We are not the only ones dealing with misunderstandings. In Tyre Jesus risks causing both confusion and offence. I don’t think he would have tweeted his response to that Syrophoenician woman. There is no denying the offensiveness of the word ‘dog’, no mistranslation. If Pope Francis used such language the media would be in overdrive. What did Jesus mean? Surely there are more civil ways of saying ‘I’ve come first for the Jews; your time is nearly here’ or even ‘I’m exhausted, could you come back later.’ There is little to go on but if I had been present, I would have been looking at Jesus’ eyes, his posture, noticing his tone. I suspect it would have given those words a quite different nuance, something tweets can struggle to carry. How do we move beyond superficial confusion and offence to deeper conversations?


The woman’s response to Jesus’s peculiar remark is fast and audacious, she’s not giving up. And Jesus does something surprising, he changes his mind. He never changes his mind, not since his mother in Cana made him get the wine. Encounters with Jesus always end with the other person changing not the other way around. Perhaps it is a reminder for us all that in order to truly listen to another there must be the willingness to let the other person change us. In Tyre the daughter is healed, and the woman leaves vindicated. An inspired Jesus heads deeper into foreign lands, travelling to Sidon the miracles continue and there is no holding back.


The readings from the gospel of Mark, James and Isaiah are all saturated with justice issues. The marginalised are present, dishonoured, and honoured. Discrimination is challenged, boundaries are crossed, freedom is promised and granted. At the origin of all these situations, visible or hidden there is fear and pain. How do we respond to it, particularly if it feels like it is being directed at us?

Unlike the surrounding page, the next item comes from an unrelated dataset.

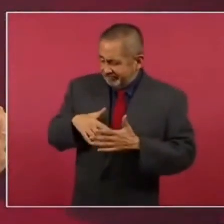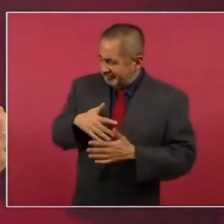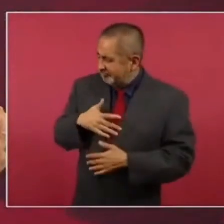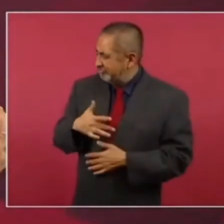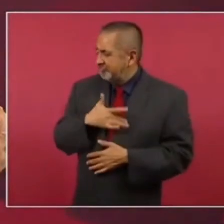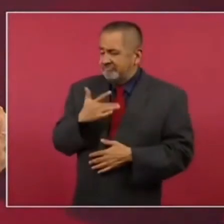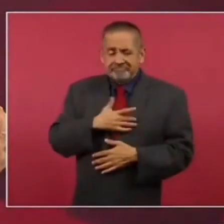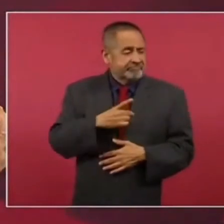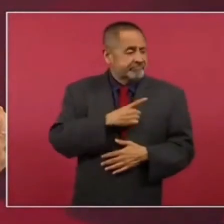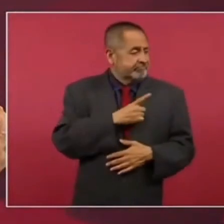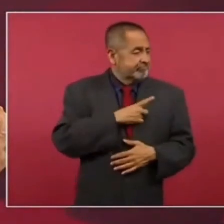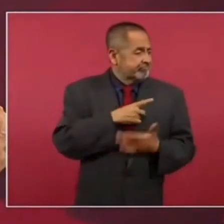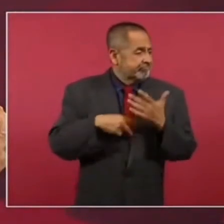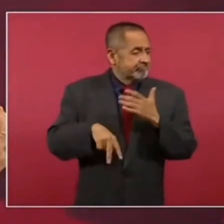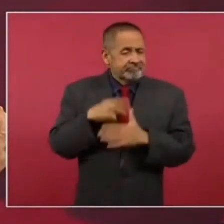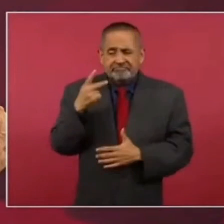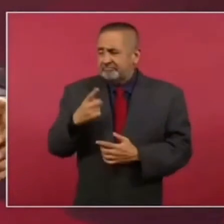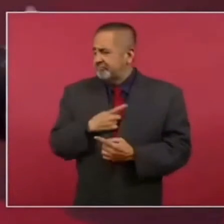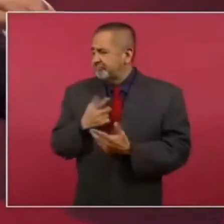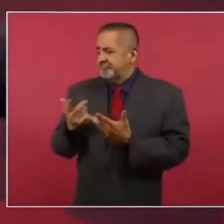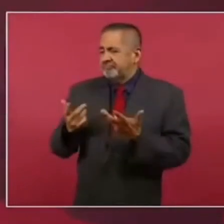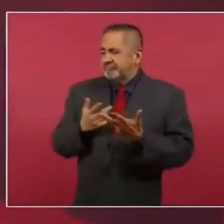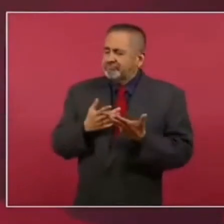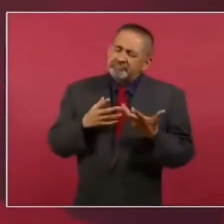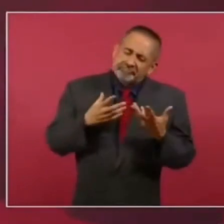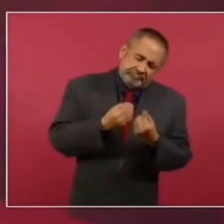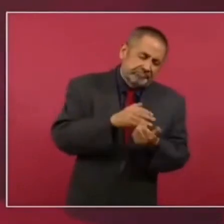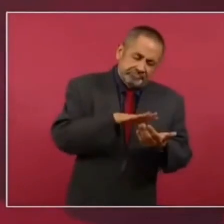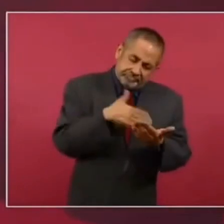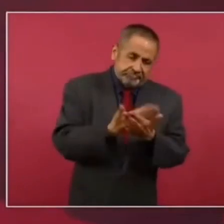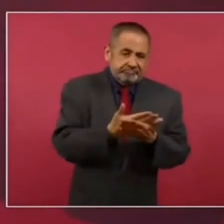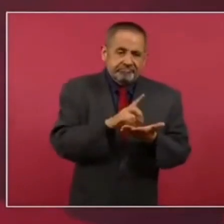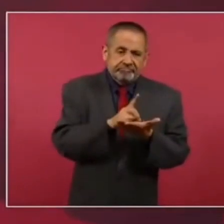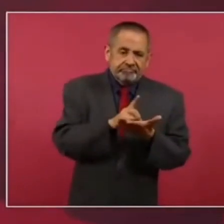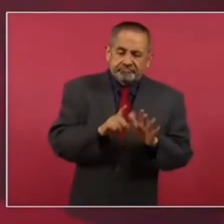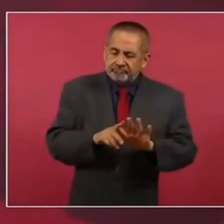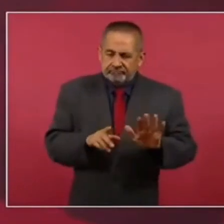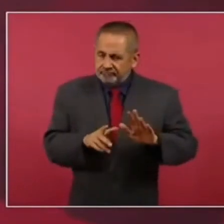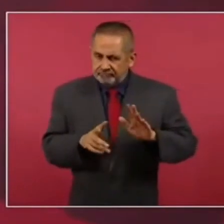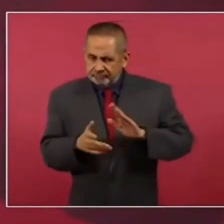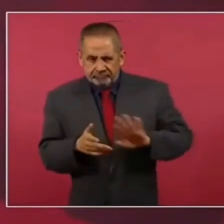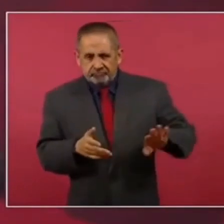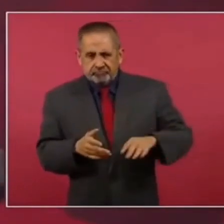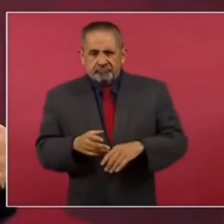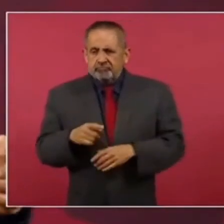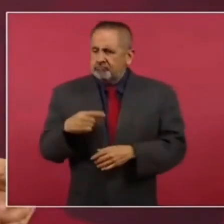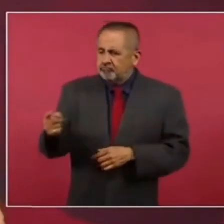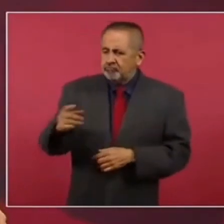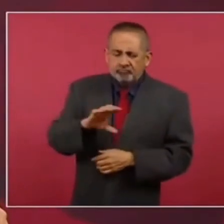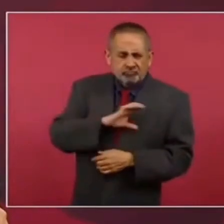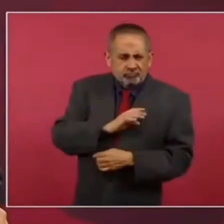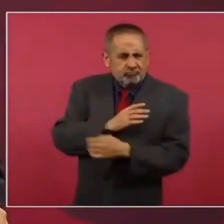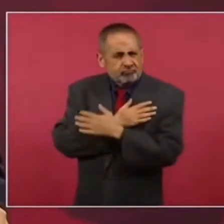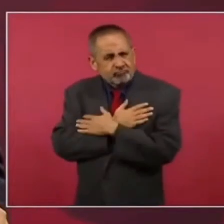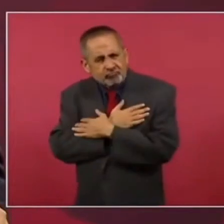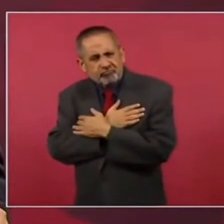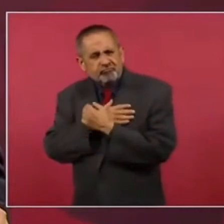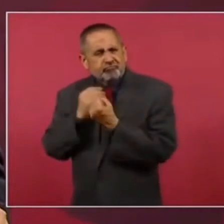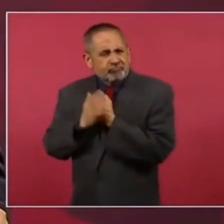vidas, que tengan apapacho, amor, familiar,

When tense or caught off guard we easily slip into fight or flight. If we are not fleeing the pain and hurt of another and running the opposite way, then we’re digging in, becoming defensive. Feeling threatened we seek to justify ourselves. And if we’re not defending, we might be on the offensive, condemning others we don’t understand often in subtle ways. All are dead ends. The Apostle James reminds us that to practice justice is to walk in mercy. When someone shares their pain, instead of running away or rushing to defend or judge; we need to be present to it. Seeing their pain not as an obstacle but as a point of connection.

The road to reconciliation and reconnection only begins by descent, humility, and awareness of our fragility. The cry of our heart should be ‘friends, you are right, we have fallen short, this is not where we want to be. Let us join together to begin afresh.’ What if this is the cry that is heard and taken up rather than condemnation and defence? This is mercy triumphing over judgement, not hiding from another’s (or our own) pain but embracing it.


If we persevere through the confusion. If we seek to be open in conversations, to others changing us. If we see people’s pain as a point of connection rather than being threatened by it; then change is possible. To ears that have been blocked Jesus sighs ‘Ephphatha, - be opened’ (Mark 24:34), may he start with our own. What if the conversations and discussions which we find difficult became the ones that bring the greatest life? Like waters breaking forth in the wilderness and streams in the desert, what felt like a desert can become a lush oasis. Let’s have the courage to listen others into free speech and join Jesus as he continues his work of freedom, reconciling shattered relationships and people to himself.